Что нужно сделать:
(1) Ответьте на вопросы по тексту о Тодоре:
(а) На каких инструментах играли цыгане во время обеда?
(б) До какого часа оставались за вином?
(в) Куда по приказу нужно было отправляться сначала и куда затем?
(2) Воспроизведите без изменений фрагмент текста о Тодоре: он начинается с фрагмента, содержащего слова «Осенью прибыли сюда», и заканчивается словами «о завтрашнем дне.».
(3) Продолжите текст о Тодоре с того места, на котором он заканчивается.

Текст:
┄┄┄┄┄┄┄┄┄┄

После службы происходил в церковной ограде обед. День был жаркий, солнечный. Мужчины нарезали ветвей и укрепили их над длинным обеденным столом, чтобы защититься от солнца. Во время обеда цыгане играли на фрулях и на гейде. Прота произнес перед едою патриотическую речь, которую закончил тостом за короля Петра. Все запели национальный сербский гимн, а девушки водили хороводы.
Сидели за столом чинно, уважительно, в зрело обдуманном порядке. Во главе стола – сам прота Вуле, справа от него – молодой поп Душан, потом подпоручик Богосав из крестьян, потом Тодор, затем механик-чех, а дальше барышни, черки проты. Слева от него – Иоца Павлович, чиновник, потом податной чиновник, потом эконом Мильна Попович, потом местный гимназист Триша. Ели сначала «пилечу чорбу» (куриный суп), затем – «печено прася». Вино пили белое и черное. Потом подали другое «прася», и третье, и четвертое, при этом прота шутил насчет великой страды. Молодежь плясала, играла музыка. Девушки были одна лучше другой. «Есть трудно было, – записывал Тодор, – только и смотрел бы на красавиц… А дукаты во время танцев звенят на высоких грудях у них слаще всякой музыки».
После второго поросенка прота провел рукой по бороде и говорит: «Ну, Тодоре, теперь спой нам какую-нибудь песню из Баната». И Тодор не ударил лицом в грязь. За ним запели и другие. Чехи пели «Где домув муй». Так за вином оставались до шести часов вечера. Тут прота опять произнес речь: «Победа должна быть за нами, потому что с нами мать-Россия, цивилизованная Англия и культурная Франция», словом, сказал то, что можно услышать и прочитать не только в сербском захолустье.
Осенью прибыли сюда на работы русские моряки со своими инженерами и врачами. Работали на линии и днем и ночью. Из министерства каждые два-три дня приезжала ревизия. После 6 – 8 дней работы русские исчезли так же внезапно, как появились. Тодор записал в свою книжку приглашение своего нового друга Антона приехать к нему после войны в гости в Херсонскую губернию, в Ананьевский уезд. До окончания дороги осталось сделать несколько мостов, как вдруг пришел приказ оставить работы и со всеми вещами, с инструментами и повозками отправляться в Дервент, а оттуда – в Ниш. Шествие растянулось на десятки километров. Это было 4 октября. Болгарское вмешательство уже решило судьбу Сербии. Тодор писал обличительные стихотворения «Бугарскому вратоломнику – крволоку Фердинанду Кобурска» и снова с замиранием сердца думал о завтрашнем дне.

┄┄┄┄┄┄┄┄┄┄

Исходные материалы:
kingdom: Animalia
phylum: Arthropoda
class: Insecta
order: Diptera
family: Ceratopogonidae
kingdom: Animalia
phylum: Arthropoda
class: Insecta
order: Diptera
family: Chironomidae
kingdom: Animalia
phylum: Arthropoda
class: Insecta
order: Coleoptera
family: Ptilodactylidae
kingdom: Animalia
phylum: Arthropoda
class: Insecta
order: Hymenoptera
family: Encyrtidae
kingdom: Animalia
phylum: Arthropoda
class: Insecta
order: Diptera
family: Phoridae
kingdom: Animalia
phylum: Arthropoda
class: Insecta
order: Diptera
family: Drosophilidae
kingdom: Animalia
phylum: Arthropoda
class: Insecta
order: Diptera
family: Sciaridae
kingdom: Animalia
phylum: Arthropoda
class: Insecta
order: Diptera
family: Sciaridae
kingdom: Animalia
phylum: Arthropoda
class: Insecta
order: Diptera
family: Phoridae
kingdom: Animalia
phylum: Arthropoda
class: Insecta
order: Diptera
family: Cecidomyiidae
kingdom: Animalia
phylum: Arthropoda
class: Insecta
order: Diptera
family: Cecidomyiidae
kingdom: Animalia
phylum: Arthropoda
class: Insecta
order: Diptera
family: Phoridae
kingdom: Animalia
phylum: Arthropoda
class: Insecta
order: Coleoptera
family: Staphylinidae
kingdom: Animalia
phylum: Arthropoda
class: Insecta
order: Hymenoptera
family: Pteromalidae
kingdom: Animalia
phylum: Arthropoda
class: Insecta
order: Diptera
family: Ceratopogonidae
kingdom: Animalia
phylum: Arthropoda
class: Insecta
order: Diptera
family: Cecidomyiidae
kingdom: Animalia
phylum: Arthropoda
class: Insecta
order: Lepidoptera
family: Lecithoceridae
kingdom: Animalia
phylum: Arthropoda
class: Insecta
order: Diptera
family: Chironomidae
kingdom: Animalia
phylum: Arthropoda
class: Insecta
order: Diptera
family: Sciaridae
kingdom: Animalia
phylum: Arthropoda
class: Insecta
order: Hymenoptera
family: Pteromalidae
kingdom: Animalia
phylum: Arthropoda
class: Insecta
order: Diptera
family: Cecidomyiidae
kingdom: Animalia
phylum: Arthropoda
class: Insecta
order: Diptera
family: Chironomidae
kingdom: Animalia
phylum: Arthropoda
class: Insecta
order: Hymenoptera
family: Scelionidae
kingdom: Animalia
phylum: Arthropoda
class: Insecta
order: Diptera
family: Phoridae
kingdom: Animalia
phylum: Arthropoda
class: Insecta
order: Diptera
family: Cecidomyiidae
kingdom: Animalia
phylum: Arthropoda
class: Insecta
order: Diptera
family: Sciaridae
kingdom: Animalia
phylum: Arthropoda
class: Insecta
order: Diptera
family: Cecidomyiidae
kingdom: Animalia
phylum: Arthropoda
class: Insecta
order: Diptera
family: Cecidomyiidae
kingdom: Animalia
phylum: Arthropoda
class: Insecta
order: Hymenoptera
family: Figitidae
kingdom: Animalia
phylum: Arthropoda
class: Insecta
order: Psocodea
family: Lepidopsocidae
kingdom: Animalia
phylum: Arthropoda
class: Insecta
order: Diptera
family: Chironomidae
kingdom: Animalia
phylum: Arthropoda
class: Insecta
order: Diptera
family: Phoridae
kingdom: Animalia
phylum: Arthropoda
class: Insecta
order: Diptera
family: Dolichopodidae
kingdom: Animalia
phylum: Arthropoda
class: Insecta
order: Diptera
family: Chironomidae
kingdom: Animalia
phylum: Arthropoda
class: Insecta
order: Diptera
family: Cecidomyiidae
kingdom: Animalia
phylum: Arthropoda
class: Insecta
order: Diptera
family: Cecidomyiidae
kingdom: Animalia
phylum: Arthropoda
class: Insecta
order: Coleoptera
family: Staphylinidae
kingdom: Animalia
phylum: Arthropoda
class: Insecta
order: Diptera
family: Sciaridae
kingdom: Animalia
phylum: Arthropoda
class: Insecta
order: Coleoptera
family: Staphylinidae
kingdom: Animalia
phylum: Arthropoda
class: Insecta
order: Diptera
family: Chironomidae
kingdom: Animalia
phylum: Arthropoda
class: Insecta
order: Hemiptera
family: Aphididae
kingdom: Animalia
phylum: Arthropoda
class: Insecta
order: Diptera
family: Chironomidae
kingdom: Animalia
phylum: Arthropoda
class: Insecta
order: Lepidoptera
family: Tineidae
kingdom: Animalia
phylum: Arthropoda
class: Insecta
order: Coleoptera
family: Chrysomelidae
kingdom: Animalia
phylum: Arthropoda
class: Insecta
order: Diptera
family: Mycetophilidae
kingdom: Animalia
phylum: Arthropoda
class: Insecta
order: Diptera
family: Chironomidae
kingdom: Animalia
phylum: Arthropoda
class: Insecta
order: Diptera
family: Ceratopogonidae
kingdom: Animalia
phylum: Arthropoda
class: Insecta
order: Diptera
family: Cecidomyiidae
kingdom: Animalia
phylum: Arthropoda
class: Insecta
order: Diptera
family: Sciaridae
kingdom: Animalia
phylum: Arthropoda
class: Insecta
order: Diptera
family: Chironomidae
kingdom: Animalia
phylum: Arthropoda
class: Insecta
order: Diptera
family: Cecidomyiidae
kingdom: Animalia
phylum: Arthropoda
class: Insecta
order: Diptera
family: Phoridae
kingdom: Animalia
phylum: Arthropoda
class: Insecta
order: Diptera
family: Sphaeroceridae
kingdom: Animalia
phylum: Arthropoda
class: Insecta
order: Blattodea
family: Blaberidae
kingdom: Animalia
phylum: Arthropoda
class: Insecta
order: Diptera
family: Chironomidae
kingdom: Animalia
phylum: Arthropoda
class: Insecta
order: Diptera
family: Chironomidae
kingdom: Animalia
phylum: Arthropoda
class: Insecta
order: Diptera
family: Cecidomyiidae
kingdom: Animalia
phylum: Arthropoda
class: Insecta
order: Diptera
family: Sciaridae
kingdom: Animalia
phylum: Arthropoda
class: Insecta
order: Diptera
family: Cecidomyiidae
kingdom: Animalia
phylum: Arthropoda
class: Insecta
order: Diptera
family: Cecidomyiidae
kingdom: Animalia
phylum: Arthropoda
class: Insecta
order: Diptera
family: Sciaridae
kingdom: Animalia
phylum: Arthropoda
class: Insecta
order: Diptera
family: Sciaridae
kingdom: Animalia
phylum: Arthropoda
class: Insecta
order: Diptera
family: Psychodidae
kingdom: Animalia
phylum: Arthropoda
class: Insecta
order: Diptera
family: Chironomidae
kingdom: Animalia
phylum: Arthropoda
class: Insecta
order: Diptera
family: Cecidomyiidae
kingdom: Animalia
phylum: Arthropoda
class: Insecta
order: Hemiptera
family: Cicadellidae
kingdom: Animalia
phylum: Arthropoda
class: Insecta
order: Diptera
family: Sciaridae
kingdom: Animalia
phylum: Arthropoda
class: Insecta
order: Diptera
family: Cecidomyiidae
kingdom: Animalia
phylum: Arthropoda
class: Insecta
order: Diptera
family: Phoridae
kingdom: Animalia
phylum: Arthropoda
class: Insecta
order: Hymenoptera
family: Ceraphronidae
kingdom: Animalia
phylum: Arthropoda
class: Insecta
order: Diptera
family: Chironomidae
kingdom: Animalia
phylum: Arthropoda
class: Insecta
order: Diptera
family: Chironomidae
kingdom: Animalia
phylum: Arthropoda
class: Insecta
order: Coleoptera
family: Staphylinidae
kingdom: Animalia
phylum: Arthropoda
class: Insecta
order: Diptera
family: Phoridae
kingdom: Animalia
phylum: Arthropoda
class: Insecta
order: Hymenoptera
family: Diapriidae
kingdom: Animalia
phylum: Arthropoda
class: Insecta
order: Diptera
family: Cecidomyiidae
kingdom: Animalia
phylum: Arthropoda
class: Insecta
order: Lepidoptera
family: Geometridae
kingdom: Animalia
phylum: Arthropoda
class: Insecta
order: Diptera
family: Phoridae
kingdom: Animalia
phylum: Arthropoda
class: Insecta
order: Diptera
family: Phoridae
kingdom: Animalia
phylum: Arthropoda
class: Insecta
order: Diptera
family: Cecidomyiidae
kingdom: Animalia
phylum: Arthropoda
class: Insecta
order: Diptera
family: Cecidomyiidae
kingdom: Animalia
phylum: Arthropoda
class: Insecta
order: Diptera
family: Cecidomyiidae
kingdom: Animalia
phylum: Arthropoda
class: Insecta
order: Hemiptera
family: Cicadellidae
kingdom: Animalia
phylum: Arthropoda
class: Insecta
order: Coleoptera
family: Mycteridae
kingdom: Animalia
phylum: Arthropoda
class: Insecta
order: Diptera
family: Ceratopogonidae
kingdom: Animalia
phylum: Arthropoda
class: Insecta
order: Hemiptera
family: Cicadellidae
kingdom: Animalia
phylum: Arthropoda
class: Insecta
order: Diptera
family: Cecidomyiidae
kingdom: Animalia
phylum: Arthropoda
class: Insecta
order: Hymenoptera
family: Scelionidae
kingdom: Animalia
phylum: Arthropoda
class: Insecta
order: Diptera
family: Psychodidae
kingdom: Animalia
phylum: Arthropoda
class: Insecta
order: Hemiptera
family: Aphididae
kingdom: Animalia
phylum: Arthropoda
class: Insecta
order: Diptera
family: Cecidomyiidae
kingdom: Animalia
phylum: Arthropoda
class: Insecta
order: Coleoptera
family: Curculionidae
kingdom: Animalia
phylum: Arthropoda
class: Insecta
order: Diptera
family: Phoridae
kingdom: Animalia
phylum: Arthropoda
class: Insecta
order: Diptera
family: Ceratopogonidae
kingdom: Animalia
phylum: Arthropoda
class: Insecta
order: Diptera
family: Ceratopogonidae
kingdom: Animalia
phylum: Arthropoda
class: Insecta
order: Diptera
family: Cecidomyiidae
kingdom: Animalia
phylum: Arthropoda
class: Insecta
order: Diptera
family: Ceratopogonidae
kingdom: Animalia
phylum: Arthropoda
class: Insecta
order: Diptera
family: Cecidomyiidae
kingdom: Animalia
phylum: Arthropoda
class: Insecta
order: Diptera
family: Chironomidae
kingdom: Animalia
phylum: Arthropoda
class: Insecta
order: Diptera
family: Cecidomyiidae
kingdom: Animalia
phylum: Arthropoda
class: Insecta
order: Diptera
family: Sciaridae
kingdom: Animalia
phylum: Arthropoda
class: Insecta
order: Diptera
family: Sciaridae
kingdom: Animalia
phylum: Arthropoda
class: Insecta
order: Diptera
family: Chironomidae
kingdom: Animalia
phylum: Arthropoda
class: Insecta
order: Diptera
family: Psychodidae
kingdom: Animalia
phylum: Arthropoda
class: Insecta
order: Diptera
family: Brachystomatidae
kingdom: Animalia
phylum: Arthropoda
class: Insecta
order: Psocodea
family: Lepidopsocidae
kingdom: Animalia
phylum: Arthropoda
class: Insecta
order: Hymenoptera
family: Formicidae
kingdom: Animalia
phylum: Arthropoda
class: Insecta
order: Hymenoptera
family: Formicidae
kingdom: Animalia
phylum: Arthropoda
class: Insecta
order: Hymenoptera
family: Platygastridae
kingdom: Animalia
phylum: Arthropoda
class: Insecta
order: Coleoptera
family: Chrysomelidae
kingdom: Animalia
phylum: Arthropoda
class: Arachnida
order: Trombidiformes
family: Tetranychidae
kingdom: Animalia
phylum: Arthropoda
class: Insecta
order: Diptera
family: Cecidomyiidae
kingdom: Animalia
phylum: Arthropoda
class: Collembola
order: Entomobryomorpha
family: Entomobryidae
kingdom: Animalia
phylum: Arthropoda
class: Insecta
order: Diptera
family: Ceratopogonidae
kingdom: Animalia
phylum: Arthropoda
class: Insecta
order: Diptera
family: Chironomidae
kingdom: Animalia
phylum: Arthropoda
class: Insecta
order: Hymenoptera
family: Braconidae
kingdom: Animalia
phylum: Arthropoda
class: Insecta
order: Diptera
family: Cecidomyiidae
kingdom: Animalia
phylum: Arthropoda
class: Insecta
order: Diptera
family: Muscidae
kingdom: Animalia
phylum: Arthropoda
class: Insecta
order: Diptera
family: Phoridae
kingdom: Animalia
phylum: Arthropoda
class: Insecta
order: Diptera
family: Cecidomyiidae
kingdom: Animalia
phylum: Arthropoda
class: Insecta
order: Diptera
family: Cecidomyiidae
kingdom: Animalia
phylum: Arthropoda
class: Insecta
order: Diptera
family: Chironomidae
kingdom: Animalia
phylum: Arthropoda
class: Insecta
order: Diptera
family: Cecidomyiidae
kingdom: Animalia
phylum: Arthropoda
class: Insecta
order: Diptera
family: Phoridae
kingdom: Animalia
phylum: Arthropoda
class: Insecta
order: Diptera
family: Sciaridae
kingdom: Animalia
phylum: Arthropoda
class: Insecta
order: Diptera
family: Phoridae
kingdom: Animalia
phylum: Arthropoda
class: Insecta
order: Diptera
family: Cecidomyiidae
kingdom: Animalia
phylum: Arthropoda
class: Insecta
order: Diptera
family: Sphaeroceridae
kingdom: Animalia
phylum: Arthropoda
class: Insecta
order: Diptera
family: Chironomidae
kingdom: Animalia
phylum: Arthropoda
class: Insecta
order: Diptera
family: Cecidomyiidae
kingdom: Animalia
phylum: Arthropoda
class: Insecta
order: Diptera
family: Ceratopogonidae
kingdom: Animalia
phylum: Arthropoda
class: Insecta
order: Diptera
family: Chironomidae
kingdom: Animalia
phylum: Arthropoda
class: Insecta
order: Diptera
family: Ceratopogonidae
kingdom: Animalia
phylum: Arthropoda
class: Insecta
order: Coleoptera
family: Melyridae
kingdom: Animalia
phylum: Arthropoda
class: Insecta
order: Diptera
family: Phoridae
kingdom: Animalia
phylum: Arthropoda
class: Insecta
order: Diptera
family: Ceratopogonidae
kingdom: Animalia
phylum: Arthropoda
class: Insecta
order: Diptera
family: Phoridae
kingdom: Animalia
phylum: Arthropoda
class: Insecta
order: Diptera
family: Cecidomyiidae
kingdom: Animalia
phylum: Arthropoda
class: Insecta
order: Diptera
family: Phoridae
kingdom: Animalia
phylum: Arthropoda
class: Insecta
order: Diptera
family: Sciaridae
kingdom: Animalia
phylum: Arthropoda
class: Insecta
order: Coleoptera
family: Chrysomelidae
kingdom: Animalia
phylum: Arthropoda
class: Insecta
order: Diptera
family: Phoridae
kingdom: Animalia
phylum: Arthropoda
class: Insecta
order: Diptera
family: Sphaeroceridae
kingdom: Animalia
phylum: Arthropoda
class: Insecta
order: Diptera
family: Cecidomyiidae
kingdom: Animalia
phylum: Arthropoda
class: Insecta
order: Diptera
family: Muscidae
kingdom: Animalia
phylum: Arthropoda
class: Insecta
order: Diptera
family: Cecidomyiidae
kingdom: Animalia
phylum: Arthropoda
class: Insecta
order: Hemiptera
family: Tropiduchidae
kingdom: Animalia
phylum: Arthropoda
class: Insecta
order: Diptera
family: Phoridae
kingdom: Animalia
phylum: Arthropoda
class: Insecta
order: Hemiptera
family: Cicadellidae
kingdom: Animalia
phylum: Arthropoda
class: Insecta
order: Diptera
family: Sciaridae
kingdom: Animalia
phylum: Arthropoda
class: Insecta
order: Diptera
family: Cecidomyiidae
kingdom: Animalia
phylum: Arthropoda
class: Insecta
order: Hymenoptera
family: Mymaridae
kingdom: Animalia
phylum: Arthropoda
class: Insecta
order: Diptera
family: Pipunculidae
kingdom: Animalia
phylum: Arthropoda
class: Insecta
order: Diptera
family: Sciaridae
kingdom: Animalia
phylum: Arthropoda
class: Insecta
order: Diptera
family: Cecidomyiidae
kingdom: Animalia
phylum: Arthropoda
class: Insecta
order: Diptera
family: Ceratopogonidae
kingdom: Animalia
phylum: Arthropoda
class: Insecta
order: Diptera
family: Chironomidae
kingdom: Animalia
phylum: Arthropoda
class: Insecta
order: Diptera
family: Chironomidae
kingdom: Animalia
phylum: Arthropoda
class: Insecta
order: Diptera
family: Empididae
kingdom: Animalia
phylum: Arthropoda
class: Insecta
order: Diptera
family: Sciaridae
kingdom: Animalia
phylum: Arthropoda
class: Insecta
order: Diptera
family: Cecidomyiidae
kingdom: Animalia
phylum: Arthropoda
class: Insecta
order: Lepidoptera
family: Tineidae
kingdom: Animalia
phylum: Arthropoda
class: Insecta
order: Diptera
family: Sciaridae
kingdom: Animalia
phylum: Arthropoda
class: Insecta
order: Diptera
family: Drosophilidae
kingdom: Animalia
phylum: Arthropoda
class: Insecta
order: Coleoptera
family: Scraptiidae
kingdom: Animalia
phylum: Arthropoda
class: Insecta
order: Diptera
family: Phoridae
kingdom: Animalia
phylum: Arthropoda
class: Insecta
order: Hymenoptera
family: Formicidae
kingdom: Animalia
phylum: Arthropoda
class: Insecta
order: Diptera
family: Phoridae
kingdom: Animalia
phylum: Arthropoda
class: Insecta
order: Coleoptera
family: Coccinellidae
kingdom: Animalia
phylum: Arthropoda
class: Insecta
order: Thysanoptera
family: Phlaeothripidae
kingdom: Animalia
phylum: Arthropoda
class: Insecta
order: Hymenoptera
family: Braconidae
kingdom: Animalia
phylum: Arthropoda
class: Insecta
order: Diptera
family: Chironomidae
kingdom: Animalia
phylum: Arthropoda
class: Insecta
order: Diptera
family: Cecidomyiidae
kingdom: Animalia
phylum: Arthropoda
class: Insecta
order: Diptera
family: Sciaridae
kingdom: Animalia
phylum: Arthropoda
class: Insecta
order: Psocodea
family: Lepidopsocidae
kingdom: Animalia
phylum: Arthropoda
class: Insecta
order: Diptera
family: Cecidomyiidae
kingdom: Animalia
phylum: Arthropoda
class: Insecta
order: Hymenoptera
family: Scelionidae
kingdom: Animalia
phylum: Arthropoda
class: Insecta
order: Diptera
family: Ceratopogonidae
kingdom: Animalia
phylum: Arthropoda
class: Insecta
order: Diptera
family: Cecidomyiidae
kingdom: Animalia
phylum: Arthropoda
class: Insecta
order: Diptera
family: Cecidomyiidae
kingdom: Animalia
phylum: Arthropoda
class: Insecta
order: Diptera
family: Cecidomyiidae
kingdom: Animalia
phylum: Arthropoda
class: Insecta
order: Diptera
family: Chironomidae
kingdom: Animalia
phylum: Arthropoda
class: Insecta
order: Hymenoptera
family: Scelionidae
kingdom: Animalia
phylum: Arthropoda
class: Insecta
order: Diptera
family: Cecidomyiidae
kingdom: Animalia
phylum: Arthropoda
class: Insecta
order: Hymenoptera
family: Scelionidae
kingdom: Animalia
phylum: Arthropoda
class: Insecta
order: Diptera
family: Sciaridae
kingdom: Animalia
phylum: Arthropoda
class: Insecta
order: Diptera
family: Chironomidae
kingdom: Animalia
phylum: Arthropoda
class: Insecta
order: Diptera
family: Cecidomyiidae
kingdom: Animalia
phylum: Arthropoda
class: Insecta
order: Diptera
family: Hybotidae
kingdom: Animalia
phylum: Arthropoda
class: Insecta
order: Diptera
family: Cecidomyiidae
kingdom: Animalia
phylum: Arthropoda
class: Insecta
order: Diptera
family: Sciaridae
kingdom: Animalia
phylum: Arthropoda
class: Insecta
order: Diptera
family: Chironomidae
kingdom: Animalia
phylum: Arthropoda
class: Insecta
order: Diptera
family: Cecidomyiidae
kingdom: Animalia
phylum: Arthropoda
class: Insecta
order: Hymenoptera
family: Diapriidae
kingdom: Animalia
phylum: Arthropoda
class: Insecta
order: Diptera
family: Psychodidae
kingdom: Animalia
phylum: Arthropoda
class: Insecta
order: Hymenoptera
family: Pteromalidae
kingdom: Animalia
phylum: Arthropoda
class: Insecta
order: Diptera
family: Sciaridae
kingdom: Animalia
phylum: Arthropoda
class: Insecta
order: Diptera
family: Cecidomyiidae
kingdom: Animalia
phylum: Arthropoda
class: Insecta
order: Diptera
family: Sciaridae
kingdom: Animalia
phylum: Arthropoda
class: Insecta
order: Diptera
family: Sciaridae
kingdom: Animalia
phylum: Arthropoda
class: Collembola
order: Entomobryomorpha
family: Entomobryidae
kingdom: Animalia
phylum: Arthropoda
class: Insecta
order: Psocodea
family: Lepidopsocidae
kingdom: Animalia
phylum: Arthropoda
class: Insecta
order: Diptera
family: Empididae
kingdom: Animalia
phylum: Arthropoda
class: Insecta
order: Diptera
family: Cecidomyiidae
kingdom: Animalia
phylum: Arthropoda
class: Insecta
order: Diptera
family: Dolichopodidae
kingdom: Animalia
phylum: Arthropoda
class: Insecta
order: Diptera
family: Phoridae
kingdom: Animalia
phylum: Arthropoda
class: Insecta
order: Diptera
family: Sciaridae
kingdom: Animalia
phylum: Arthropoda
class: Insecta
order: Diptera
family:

┄┄┄┄┄┄┄┄┄┄

Список ответов:
(1)
(а) На фрулях и на гейде.
(б) До шести часов вечера.
(в) Сначала в Дервент, а оттуда в Ниш.

(2)
Осенью прибыли сюда на работы русские моряки со своими инженерами и врачами. Работали на линии и днем и ночью. Из министерства каждые два-три дня приезжала ревизия. После 6 – 8 дней работы русские исчезли так же внезапно, как появились. Тодор записал в свою книжку приглашение своего нового друга Антона приехать к нему после войны в гости в Херсонскую губернию, в Ананьевский уезд. До окончания дороги осталось сделать несколько мостов, как вдруг пришел приказ оставить работы и со всеми вещами, с инструментами и повозками отправляться в Дервент, а оттуда – в Ниш. Шествие растянулось на десятки километров. Это было 4 октября. Болгарское вмешательство уже решило судьбу Сербии. Тодор писал обличительные стихотворения «Бугарскому вратоломнику – крволоку Фердинанду Кобурска» и снова с замиранием сердца думал о завтрашнем дне.

(3)
III
Стоял ноябрь, когда Тодор со своими людьми прибыл в Ниш. Этот раз город выглядел совсем иначе, чем весной. Шли непрерывные дожди, было холодно и сыро. Все готовились к выезду. Куда?.. Сновали автомобили, камионы, нагруженные телеги, верховые, но не весело, как раньше, а испуганно и бестолково. Население находилось в чрезвычайной тревоге, не зная, что готовит завтрашний день. Мальчишки, продававшие на улицах мокрые от дождя газеты, кричали о каких-то победах.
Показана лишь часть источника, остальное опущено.